If this export has been going on at that sort of rate for the last decade it means that in an HMCR archive somewhere there are records referring to some 230 000 exported items. In the same period the Portable Antiquities Scheme managed to gather information about only slightly more items found by metal detectorists (some 300 000 in the same period). There is no way of knowing to what degree these two records overlap, but this is an interesting comment on the scale of the activity. It would be very useful if the two were integrated, or even better the forbidding of export of archaeological material without it first having been recorded by the appropriate body, not only in Scotland and Northern Ireland (which is currently the case), but the PAS for finds from England and Wales.
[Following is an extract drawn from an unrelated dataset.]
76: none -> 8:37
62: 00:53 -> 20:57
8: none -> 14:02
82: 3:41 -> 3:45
Perhaps PAS could in some way be more fully integrated into the export licensing procedure.
Another interesting fact that emerges from these reports concerns the licenced export of coins. Celtic, Roman and medieval coins are archaeological artefacts and are certainly being removed from the ground by metal detectorists in large numbers and a certain proportion of them exported from the United Kingdom. Despite this, it is interesting to note that the number of UK export licences issued for coins annually is usually only around the 400 mark. This gives the impression that coin dealers are simply ignoring UK export regulations, while sellers of other types of portable antiquities are abiding by them to a greater extent. It is odd that licences are applied for in the case of metal detected regimental buttons or Georgian buckles being sent to the States, but it the object of export is a Roman coin, or a bulk lot of them, it would appear that seldom is a licence being applied for. If we allow that the number of coins alone going across the UK’s borders is probably going to be something like that of other collectables (or maybe there is an even greater demand for them from foreign buyers), that is a pretty substantial drain on our archaeological record, passing away under our very noses without any record and without anyone looking over what is being lost to the national heritage. Is it too much to ask that numismatic dealers conform to these regulations to the extent that, it would appear, many other sellers do?